> What is required
Reproduce every record exactly as given.

══ Materials provided ══

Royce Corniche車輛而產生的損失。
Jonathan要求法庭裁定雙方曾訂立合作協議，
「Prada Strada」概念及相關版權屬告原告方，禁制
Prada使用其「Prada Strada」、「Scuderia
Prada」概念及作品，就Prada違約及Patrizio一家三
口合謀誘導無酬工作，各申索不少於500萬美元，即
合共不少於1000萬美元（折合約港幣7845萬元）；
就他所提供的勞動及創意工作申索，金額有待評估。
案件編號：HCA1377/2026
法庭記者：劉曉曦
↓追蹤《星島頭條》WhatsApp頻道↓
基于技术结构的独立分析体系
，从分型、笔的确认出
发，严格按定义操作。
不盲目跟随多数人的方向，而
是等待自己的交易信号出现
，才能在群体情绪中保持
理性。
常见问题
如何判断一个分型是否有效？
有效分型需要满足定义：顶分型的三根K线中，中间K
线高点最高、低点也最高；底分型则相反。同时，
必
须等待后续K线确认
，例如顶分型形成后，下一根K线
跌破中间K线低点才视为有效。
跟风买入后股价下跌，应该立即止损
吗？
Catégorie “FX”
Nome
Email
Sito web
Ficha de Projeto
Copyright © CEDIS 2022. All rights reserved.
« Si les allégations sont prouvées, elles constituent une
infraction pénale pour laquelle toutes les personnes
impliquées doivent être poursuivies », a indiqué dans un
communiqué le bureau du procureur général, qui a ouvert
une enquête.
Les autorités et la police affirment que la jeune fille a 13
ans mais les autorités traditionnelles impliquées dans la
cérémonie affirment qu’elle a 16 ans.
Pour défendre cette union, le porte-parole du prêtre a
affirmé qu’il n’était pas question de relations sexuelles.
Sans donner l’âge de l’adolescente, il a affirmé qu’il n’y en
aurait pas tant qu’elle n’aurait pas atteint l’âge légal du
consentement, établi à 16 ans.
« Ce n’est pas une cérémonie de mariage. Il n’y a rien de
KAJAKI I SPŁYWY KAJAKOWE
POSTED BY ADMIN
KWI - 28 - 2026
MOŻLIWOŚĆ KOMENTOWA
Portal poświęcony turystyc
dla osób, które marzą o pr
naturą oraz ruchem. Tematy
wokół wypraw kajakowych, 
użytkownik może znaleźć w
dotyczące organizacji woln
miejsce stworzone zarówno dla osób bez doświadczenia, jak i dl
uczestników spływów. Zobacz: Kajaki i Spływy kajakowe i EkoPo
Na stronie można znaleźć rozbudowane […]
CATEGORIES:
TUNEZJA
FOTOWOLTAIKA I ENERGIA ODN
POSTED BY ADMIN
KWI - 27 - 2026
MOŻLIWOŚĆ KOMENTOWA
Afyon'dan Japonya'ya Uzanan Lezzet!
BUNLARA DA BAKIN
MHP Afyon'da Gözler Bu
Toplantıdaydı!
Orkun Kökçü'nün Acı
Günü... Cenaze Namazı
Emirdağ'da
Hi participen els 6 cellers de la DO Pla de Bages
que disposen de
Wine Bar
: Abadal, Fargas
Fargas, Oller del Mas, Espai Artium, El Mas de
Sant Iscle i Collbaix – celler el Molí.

═══

> Written answer
Royce Corniche車輛而產生的損失。
Jonathan要求法庭裁定雙方曾訂立合作協議，
「Prada Strada」概念及相關版權屬告原告方，禁制
Prada使用其「Prada Strada」、「Scuderia
Prada」概念及作品，就Prada違約及Patrizio一家三
口合謀誘導無酬工作，各申索不少於500萬美元，即
合共不少於1000萬美元（折合約港幣7845萬元）；
就他所提供的勞動及創意工作申索，金額有待評估。
案件編號：HCA1377/2026
法庭記者：劉曉曦
↓追蹤《星島頭條》WhatsApp頻道↓
基于技术结构的独立分析体系
，从分型、笔的确认出
发，严格按定义操作。
不盲目跟随多数人的方向，而
是等待自己的交易信号出现
，才能在群体情绪中保持
理性。
常见问题
如何判断一个分型是否有效？
有效分型需要满足定义：顶分型的三根K线中，中间K
线高点最高、低点也最高；底分型则相反。同时，
必
须等待后续K线确认
，例如顶分型形成后，下一根K线
跌破中间K线低点才视为有效。
跟风买入后股价下跌，应该立即止损
吗？
Catégorie “FX”
Nome
Email
Sito web
Ficha de Projeto
Copyright © CEDIS 2022. All rights reserved.
« Si les allégations sont prouvées, elles constituent une
infraction pénale pour laquelle toutes les personnes
impliquées doivent être poursuivies », a indiqué dans un
communiqué le bureau du procureur général, qui a ouvert
une enquête.
Les autorités et la police affirment que la jeune fille a 13
ans mais les autorités traditionnelles impliquées dans la
cérémonie affirment qu’elle a 16 ans.
Pour défendre cette union, le porte-parole du prêtre a
affirmé qu’il n’était pas question de relations sexuelles.
Sans donner l’âge de l’adolescente, il a affirmé qu’il n’y en
aurait pas tant qu’elle n’aurait pas atteint l’âge légal du
consentement, établi à 16 ans.
« Ce n’est pas une cérémonie de mariage. Il n’y a rien de
KAJAKI I SPŁYWY KAJAKOWE
POSTED BY ADMIN
KWI - 28 - 2026
MOŻLIWOŚĆ KOMENTOWA
Portal poświęcony turystyc
dla osób, które marzą o pr
naturą oraz ruchem. Tematy
wokół wypraw kajakowych, 
użytkownik może znaleźć w
dotyczące organizacji woln
miejsce stworzone zarówno dla osób bez doświadczenia, jak i dl
uczestników spływów. Zobacz: Kajaki i Spływy kajakowe i EkoPo
Na stronie można znaleźć rozbudowane […]
CATEGORIES:
TUNEZJA
FOTOWOLTAIKA I ENERGIA ODN
POSTED BY ADMIN
KWI - 27 - 2026
MOŻLIWOŚĆ KOMENTOWA
Afyon'dan Japonya'ya Uzanan Lezzet!
BUNLARA DA BAKIN
MHP Afyon'da Gözler Bu
Toplantıdaydı!
Orkun Kökçü'nün Acı
Günü... Cenaze Namazı
Emirdağ'da
Hi participen els 6 cellers de la DO Pla de Bages
que disposen de
Wine Bar
: Abadal, Fargas
Fargas, Oller del Mas, Espai Artium, El Mas de
Sant Iscle i Collbaix – celler el Molí.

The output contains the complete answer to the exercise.